Bana yöneltilen o sorudan sonra nerde amfi görsem feci şekilde eleştirerek bakıyorum. Nereye yapılmış, hangi sosyal guruba hitap ediyor, kapasitesi nedir, ne kadar doğal, yönü doğru mu? Belki de bu kadar çok eleştirerek baktığım içindir, o kadar komik yerlerde konumlandırılan amfiler gördüğüm oluyor ki, bazen o işin altına imza atan kişiyi bulup anlından öpesim geliyor. Adam kent içinde araçların vızır vızır geçtiği yolun kıyısına, izleyiciler yola bakar vaziyette kondurmuş koca yunan tipi amfiyi. Kardeşim orda gösteri olsa sesi nasıl duyuracaksın, hadi duyurdun diyelim o kadar egzoz toz duman kullanıcının üzerinde, hadi bunu da bir şekilde izole ettin diyelim, kullanılmadığı zaman estetikten yoksun koca bir beton yığını… E şimdi bize tasarımın vazgeçilmezi olarak öğretilen ‘Fonksiyonel – İşlevsel – Ekonomik ‘ unsurlarının hangisini yerine getirmiş olduk?
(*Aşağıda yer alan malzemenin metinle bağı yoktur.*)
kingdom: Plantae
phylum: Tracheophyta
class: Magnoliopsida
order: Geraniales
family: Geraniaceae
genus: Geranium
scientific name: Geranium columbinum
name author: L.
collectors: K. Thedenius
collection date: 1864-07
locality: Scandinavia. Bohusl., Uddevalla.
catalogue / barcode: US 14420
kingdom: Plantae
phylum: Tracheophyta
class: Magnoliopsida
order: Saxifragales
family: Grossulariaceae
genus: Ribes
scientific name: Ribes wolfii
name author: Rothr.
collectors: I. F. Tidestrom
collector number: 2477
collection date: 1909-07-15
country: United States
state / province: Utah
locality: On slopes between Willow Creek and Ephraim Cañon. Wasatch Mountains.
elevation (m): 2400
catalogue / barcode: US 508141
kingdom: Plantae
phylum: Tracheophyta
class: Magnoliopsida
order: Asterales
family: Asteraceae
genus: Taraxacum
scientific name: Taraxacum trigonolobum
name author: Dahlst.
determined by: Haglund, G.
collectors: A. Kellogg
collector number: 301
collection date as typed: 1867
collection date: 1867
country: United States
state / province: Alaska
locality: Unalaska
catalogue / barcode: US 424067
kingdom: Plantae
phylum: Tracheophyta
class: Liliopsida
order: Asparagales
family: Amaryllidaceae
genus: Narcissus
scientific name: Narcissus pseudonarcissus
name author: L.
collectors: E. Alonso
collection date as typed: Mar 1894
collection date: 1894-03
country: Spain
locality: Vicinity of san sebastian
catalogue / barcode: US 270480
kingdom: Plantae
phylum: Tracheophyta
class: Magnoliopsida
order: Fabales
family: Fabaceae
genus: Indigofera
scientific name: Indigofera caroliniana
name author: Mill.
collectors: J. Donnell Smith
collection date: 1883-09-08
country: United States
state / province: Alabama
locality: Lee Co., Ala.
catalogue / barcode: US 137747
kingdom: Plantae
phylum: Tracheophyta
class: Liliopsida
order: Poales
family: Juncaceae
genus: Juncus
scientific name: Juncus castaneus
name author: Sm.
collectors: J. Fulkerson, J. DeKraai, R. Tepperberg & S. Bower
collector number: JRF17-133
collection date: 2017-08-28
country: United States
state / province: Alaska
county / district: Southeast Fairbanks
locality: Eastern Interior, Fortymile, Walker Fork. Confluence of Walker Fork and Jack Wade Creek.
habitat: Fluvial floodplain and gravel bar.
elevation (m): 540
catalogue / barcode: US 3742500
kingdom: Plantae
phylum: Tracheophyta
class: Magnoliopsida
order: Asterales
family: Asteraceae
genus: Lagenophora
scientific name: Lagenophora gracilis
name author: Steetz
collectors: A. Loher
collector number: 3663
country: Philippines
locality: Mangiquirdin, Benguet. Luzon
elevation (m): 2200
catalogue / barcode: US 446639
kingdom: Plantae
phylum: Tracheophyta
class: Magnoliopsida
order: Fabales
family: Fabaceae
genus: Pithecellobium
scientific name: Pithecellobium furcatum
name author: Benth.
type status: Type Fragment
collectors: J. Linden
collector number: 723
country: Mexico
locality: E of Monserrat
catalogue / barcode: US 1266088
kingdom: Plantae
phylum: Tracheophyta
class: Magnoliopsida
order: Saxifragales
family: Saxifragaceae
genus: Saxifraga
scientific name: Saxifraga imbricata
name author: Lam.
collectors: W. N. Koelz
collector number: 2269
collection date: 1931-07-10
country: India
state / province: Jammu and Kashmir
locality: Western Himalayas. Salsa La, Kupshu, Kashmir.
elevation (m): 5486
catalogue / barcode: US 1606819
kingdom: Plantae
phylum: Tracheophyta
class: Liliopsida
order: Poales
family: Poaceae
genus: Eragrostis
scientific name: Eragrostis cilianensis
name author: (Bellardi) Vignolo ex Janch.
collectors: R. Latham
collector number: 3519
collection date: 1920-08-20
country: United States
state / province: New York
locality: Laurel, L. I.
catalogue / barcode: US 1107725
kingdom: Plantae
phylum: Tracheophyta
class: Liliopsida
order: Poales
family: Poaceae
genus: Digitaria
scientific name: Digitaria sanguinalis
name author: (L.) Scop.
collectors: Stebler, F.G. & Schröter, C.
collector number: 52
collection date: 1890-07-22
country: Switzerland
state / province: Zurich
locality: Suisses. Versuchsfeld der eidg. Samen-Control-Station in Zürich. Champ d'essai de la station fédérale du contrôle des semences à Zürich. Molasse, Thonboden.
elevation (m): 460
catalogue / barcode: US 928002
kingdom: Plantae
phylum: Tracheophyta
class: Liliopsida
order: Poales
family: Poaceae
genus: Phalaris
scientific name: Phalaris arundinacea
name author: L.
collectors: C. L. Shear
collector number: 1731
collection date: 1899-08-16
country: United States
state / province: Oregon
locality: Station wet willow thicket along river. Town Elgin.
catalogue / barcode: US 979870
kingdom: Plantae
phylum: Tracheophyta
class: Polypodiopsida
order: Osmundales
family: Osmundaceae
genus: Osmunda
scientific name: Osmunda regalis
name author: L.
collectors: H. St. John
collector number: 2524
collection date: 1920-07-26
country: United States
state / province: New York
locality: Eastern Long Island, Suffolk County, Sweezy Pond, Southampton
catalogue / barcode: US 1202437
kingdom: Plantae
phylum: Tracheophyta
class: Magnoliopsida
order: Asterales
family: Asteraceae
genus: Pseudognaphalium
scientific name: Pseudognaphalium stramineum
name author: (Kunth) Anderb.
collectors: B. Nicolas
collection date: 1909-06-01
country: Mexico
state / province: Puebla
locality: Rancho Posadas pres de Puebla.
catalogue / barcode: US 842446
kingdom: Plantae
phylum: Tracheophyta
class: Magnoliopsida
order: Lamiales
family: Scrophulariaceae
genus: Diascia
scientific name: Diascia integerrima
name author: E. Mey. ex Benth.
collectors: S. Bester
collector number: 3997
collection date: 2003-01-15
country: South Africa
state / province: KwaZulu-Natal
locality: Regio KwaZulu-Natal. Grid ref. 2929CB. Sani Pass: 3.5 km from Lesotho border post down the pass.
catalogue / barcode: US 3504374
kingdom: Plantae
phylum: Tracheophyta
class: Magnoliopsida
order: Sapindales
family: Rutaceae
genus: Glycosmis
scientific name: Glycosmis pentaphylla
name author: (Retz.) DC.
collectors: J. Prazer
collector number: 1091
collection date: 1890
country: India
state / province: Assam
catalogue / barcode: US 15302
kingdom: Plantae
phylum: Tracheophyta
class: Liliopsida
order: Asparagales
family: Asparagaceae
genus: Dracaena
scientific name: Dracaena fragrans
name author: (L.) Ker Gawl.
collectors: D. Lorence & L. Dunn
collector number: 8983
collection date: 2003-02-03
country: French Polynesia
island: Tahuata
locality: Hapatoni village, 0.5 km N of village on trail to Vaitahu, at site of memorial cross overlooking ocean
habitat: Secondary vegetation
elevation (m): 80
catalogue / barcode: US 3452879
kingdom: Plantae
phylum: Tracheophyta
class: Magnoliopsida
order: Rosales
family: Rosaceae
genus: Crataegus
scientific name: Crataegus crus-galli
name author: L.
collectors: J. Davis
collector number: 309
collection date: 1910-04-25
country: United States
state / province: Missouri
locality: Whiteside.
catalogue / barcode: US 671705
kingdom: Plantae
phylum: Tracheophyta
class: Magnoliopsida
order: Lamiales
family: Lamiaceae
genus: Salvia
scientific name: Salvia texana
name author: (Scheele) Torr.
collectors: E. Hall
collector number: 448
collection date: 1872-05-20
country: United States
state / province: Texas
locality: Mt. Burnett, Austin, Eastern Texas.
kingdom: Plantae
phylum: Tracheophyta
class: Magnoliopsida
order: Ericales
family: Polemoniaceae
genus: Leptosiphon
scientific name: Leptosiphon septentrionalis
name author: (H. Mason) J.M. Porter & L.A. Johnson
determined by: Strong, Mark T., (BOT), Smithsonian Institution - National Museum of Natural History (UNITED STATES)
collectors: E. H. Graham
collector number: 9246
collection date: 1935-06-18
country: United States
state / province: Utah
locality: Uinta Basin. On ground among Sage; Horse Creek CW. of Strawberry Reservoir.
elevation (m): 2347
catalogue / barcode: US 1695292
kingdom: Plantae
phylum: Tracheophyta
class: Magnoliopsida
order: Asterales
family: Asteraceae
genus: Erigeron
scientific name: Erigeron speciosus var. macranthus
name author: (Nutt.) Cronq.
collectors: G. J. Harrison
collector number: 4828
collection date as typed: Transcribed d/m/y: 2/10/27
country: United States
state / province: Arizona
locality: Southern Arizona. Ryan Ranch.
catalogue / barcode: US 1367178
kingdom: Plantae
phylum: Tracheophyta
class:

Biz peyzaj mimarlığı unvanını taşıyan kişiler olarak mesleğimizin gerekliliğini vurgulamaya çalıştığımız bu dönemlerde, İşin kolayına kaçıp kopyala yapıştır tekniği kullanmadan, Araştırarak, Kendimizi sürekli geliştirerek, Gereksinimlere akılcı çözümler tasarlayarak, mesleğimizin savunucusu olabileceğimize inanıyorum.
Fatma BETOS
Peyzaj Mimarı / KOCAELİ
Çok doğru bir paylaşım olmuş. Doğrusu kendi öğrencilik hayatımdan birçok parça buldum.. elinize sağlık.